Mas, ao mesmo tempo, despertou revolta e questionamentos no meio jurídico e entre os aliados do Partido dos Trabalhadores (PT), principal vítima do julgamento do Supremo. Barbosa foi tão aguerrido para conseguir o intento de mudar a história, e a jurisprudência brasileira, que ultrapassou alguns limites, na opinião de alguns. “Ele faz um jogo moralista e trabalhou de maneira midiática”, diz uma especialista. A transmissão ao vivo das sessões dos tribunais foi acompanhada massivamente pela mídia, que tentava resumir os longos discursos dos 11 ministros para legitimar seus votos a favor ou contra cada crime pelo qual estavam sendo julgados os réus.
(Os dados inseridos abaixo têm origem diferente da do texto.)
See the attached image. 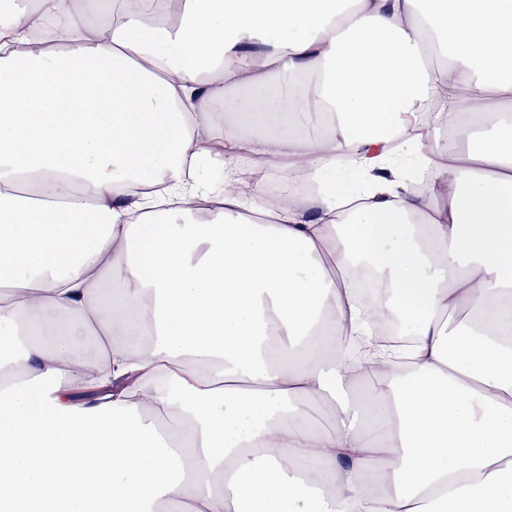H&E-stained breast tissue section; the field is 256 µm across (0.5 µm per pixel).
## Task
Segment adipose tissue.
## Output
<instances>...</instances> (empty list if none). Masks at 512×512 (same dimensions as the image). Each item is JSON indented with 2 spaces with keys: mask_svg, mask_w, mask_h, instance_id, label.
<instances>
[{
  "mask_svg": "<svg viewBox=\"0 0 512 512\" xmlns=\"http://www.w3.org/2000/svg\"><path fill=\"white\" fill-rule=\"evenodd\" d=\"M96 2L0 0V512H512V0ZM204 126L316 216L186 181ZM358 268L409 340L363 405Z\"/></svg>",
  "mask_w": 512,
  "mask_h": 512,
  "instance_id": "ef3b65f1",
  "label": "adipose tissue"
}]
</instances>
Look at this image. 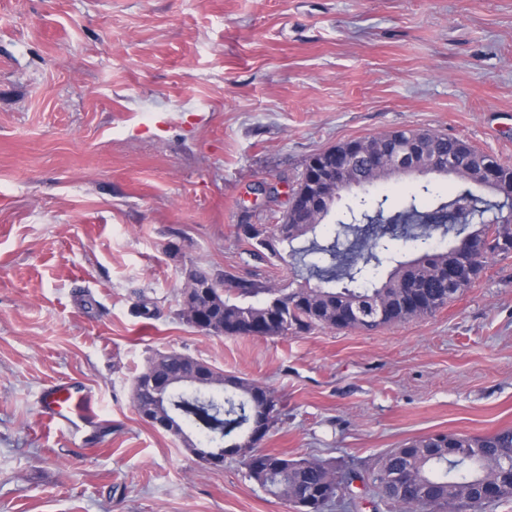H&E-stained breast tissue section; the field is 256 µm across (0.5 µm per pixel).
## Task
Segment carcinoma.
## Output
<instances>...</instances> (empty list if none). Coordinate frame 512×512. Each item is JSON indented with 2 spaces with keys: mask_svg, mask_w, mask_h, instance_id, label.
<instances>
[{
  "mask_svg": "<svg viewBox=\"0 0 512 512\" xmlns=\"http://www.w3.org/2000/svg\"><path fill=\"white\" fill-rule=\"evenodd\" d=\"M393 137L410 143L421 160L431 148L454 159L453 175L459 181L448 197L431 196L429 184L410 195L406 205L385 213L388 197H383L374 213L364 209L360 198L348 207L350 222L339 221L341 230L332 242L318 241L316 229L331 212L335 200L317 211H304L296 224H275L243 236L253 246L250 255L261 260L264 254L280 259L279 246L289 247L288 256L302 266L309 277L305 283L287 290L224 275V287L200 267L192 278L204 285L198 299L214 325H224L226 336H256L263 327L265 337H286L320 326L332 329L372 331L430 315L463 293L485 271L489 263L512 254V167L468 142L425 130H396ZM371 160L352 158L350 183L370 181L369 162L382 164L375 151L379 136L364 138ZM480 166L495 171L487 185L495 199L473 191L475 183L465 172ZM453 235L455 242L446 249L431 246L433 234ZM312 235L302 247L294 242ZM419 242V255L395 261V267L380 282L369 280L370 272L382 264L381 255L390 251L397 239ZM472 242L485 244L472 260L462 252ZM459 269V276L448 290V268ZM316 278L319 284L310 285ZM263 294L259 302L246 298ZM196 359L176 351L152 358L133 386V400L141 410L151 411L157 393L150 379L159 376L178 379L188 375ZM169 406L181 420L204 434L222 441V456H234L246 469L249 479L276 497H288L290 490H303L314 512H329L333 506L351 504L352 480L340 478L342 466L317 457L290 458L258 447L280 418L278 399L270 389L252 380L231 375L224 378L218 369L205 392H176ZM454 450L437 442L433 435L406 441L377 460L365 475L353 476L368 482L378 497L397 506L399 512H460L467 493L479 494L485 485L497 488L498 502L512 501V483L501 478L502 460L512 458V428L484 436L449 434Z\"/></svg>",
  "mask_w": 512,
  "mask_h": 512,
  "instance_id": "cac0c4a2",
  "label": "carcinoma"
}]
</instances>
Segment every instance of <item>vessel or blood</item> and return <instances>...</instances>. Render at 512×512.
<instances>
[{"label": "vessel or blood", "mask_w": 512, "mask_h": 512, "mask_svg": "<svg viewBox=\"0 0 512 512\" xmlns=\"http://www.w3.org/2000/svg\"><path fill=\"white\" fill-rule=\"evenodd\" d=\"M38 405L41 423L48 432L77 433L100 422L95 393L76 381L65 380L44 387Z\"/></svg>", "instance_id": "obj_1"}]
</instances>
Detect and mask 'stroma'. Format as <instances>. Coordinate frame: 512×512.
I'll return each instance as SVG.
<instances>
[{"label":"stroma","instance_id":"stroma-1","mask_svg":"<svg viewBox=\"0 0 512 512\" xmlns=\"http://www.w3.org/2000/svg\"><path fill=\"white\" fill-rule=\"evenodd\" d=\"M399 129L512 167V0H0V512H292L141 419L159 352L270 388L262 448L360 473L411 438L512 428V257L369 332L180 317L196 266L302 283L238 225L280 223L313 155ZM63 379L99 398L88 437L40 431Z\"/></svg>","mask_w":512,"mask_h":512}]
</instances>
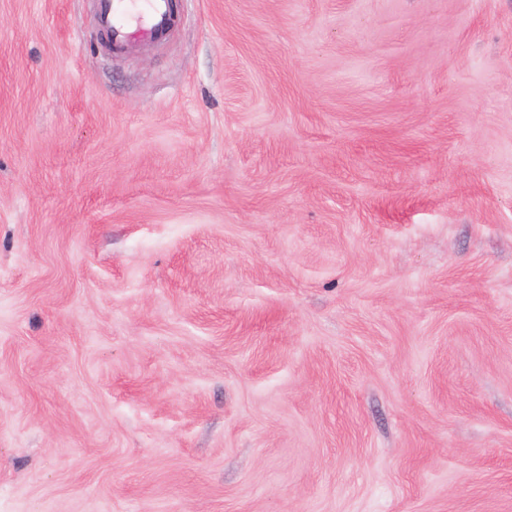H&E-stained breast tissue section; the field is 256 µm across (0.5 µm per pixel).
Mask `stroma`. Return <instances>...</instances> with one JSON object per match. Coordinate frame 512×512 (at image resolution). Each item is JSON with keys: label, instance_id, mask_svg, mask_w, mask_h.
I'll return each instance as SVG.
<instances>
[{"label": "stroma", "instance_id": "stroma-1", "mask_svg": "<svg viewBox=\"0 0 512 512\" xmlns=\"http://www.w3.org/2000/svg\"><path fill=\"white\" fill-rule=\"evenodd\" d=\"M0 0V512H512V0ZM100 27L112 48L123 47L131 38L159 40L169 30L171 21L170 0H145L142 9L133 12L127 0H96ZM136 23V30L130 24Z\"/></svg>", "mask_w": 512, "mask_h": 512}]
</instances>
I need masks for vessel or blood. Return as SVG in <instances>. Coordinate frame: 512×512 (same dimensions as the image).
Masks as SVG:
<instances>
[{
    "mask_svg": "<svg viewBox=\"0 0 512 512\" xmlns=\"http://www.w3.org/2000/svg\"><path fill=\"white\" fill-rule=\"evenodd\" d=\"M97 4L99 24L112 47H123L134 36L158 40L169 30L170 0H145L137 11L127 0H97Z\"/></svg>",
    "mask_w": 512,
    "mask_h": 512,
    "instance_id": "1",
    "label": "vessel or blood"
}]
</instances>
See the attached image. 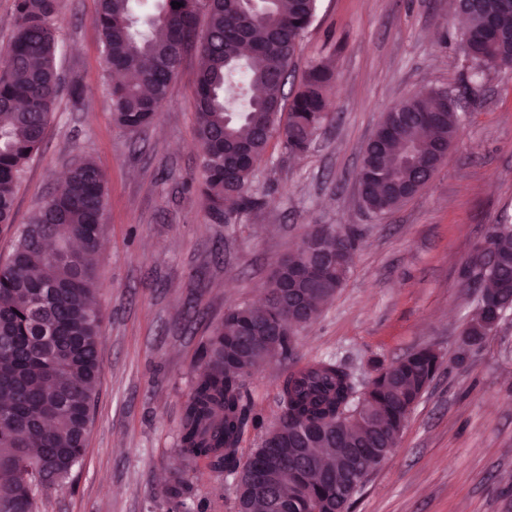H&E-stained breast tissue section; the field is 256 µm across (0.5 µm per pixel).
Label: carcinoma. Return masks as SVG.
I'll use <instances>...</instances> for the list:
<instances>
[{"instance_id": "1", "label": "carcinoma", "mask_w": 512, "mask_h": 512, "mask_svg": "<svg viewBox=\"0 0 512 512\" xmlns=\"http://www.w3.org/2000/svg\"><path fill=\"white\" fill-rule=\"evenodd\" d=\"M181 3L172 8L171 2ZM141 0H100L94 23L101 34L106 71L124 78L109 86L106 106L120 128L138 133L169 99L184 53L198 52V186L210 219L261 205L254 190L258 162L276 138L290 155L306 153L328 118L326 96L334 72L324 62L308 68L290 100L284 87L299 41L313 24L319 0H270L266 16L243 25L242 0H159L155 19L141 14ZM59 0H14L13 35L0 49V224L13 223L17 188L44 141L60 92L77 104V83L65 84L58 65ZM468 69L512 67V0H484L460 32ZM244 74L248 94L231 104V79ZM288 115H283V109ZM461 99L448 89L420 91L386 108L367 143L365 162L388 180H367L359 196L370 212L393 210L425 184L436 149L457 144ZM105 207V177L82 158L54 193L42 200L0 261V512H38L40 493L63 484L85 450L86 423L99 382L101 312L95 301L97 252ZM325 250L338 254L333 273L306 292L307 320L316 319L346 280L360 247L353 225L312 224ZM496 259H477L462 284L477 291L476 312L465 330L462 365L490 331L496 311L512 309V236L499 225L487 234ZM312 253L291 251L290 268L304 270ZM276 359L286 365L276 450L288 457L290 433L300 424L330 428L303 452L332 464L336 449L353 448L365 467L394 448L409 414L441 366L440 355L421 348L403 357L370 363L373 376L360 383L334 358L300 363L291 321L275 322L270 309L230 307L212 326L198 374L184 403L177 452L181 460L206 462L236 481V503L266 512L262 499L246 497L239 445L257 419L248 390L252 371ZM38 465L30 483L19 474ZM191 477L179 472L167 493L178 500ZM340 478L298 468L283 495L288 512H348L359 489L343 495Z\"/></svg>"}]
</instances>
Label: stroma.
Masks as SVG:
<instances>
[{
  "instance_id": "35a3bbf8",
  "label": "stroma",
  "mask_w": 512,
  "mask_h": 512,
  "mask_svg": "<svg viewBox=\"0 0 512 512\" xmlns=\"http://www.w3.org/2000/svg\"><path fill=\"white\" fill-rule=\"evenodd\" d=\"M453 3L320 0L288 87L300 86L311 63L329 62L330 119L305 154L271 141L256 178L264 206L217 224L192 184L194 55L154 124L124 132L105 105L99 0H60L58 65L84 97L57 102L14 224H0V259L69 162L93 159L106 181L100 377L85 454L39 512H234L233 485L201 463L184 507L164 493L182 466L183 403L212 323L260 298L276 260L310 224H353L362 240L342 287L299 332L301 360L333 356L362 374L372 359L430 346L445 365L351 512H512V310L465 364L454 363L476 306L460 281L489 227L512 223V74L491 68L471 81ZM430 88L466 96L459 141L424 189L373 217L357 202L363 150L390 104ZM284 369L270 362L249 381L258 425L245 433L241 458L279 420Z\"/></svg>"
}]
</instances>
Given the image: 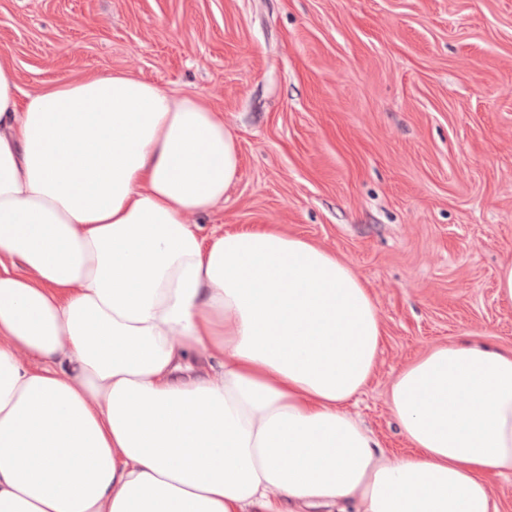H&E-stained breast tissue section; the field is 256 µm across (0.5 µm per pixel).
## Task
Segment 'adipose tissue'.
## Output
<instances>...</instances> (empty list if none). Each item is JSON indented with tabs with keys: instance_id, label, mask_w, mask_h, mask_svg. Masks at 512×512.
Here are the masks:
<instances>
[{
	"instance_id": "1",
	"label": "adipose tissue",
	"mask_w": 512,
	"mask_h": 512,
	"mask_svg": "<svg viewBox=\"0 0 512 512\" xmlns=\"http://www.w3.org/2000/svg\"><path fill=\"white\" fill-rule=\"evenodd\" d=\"M240 157L223 118L122 71L22 93L0 60V512H504L512 346L393 379L413 449L347 409L384 327L336 255L203 237Z\"/></svg>"
}]
</instances>
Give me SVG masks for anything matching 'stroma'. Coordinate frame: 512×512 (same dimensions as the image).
Listing matches in <instances>:
<instances>
[{
    "label": "stroma",
    "mask_w": 512,
    "mask_h": 512,
    "mask_svg": "<svg viewBox=\"0 0 512 512\" xmlns=\"http://www.w3.org/2000/svg\"><path fill=\"white\" fill-rule=\"evenodd\" d=\"M26 93L121 70L221 112L240 169L203 236L266 224L364 280L385 337L349 406L392 457L396 374L512 346V0H0Z\"/></svg>",
    "instance_id": "obj_1"
}]
</instances>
A veemência de Barbosa o colocava em destaque.

Os mais recentes embates públicos do presidente do Supremo reforçavam os defensores da tese de perseguição da sua parte contra os réus petistas. Dirceu tentava usufruir do direito a trabalhar durante o dia pois foi condenado a regime semiaberto, e Genoino solicitou prisão domiciliar devido a seu estado de saúde. Os dois pedidos foram negados.

Suas decisões despertaram a ira desmedida, a ponto de o presidente, o primeiro negro a ocupar o papel de ministro da Corte, ter recebido ameaças de mortes de alguns mais exaltados. Segundo informações da revista Veja, um integrante do Partido dos Trabalhadores escreveu no seu perfil no Facebook que “Contra Joaquim Barbosa toda violência é permitida, porque não se trata de um ser humano, mas de um monstro”. A Polícia Federal estaria investigando essas e outras ameaças do gênero nas redes sociais contra o magistrado.

Barbosa, porém, personificou um gestor público sonhado por grande parte do Brasil, alguém que exponha explicitamente sua ira contra os repetidos abusos e distorções no país. "As pessoas são tratadas de forma diferente de acordo com seu status, sua cor de pele e o dinheiro que tem. Tudo isso tem um papel enorme no sistema judicial e especialmente na impunidade", disse Barbosa, no ano passado, durante encontro na Costa Rica, segundo informações da Agência Brasil.

Controverso, reclamava da exclusividade das atenções para o mensalão petista. “A imprensa nunca deu bola para o mensalão mineiro”, disse ele para uma entrevista à Folha de S. Paulo em 2012, referindo-se ao processo que corria contra o ex-deputado Eduardo Azeredo, do PSDB, que teria financiado sua candidatura com verbas públicas desviadas em 1998. No final de março deste ano, o Supremo tinha de decidir se o caso deveria ser julgado pela própria Corte Máxima, ou se deveria seguir todo o ritual processual, partindo de uma primeira instância na justiça comum, em Minas Gerais. Todos os ministros votaram a favor da primeira instância, algo que favorece o réu, uma vez que conta com os demorados julgamentos a cada etapa, até chegar ao Supremo. Só Barbosa foi contra.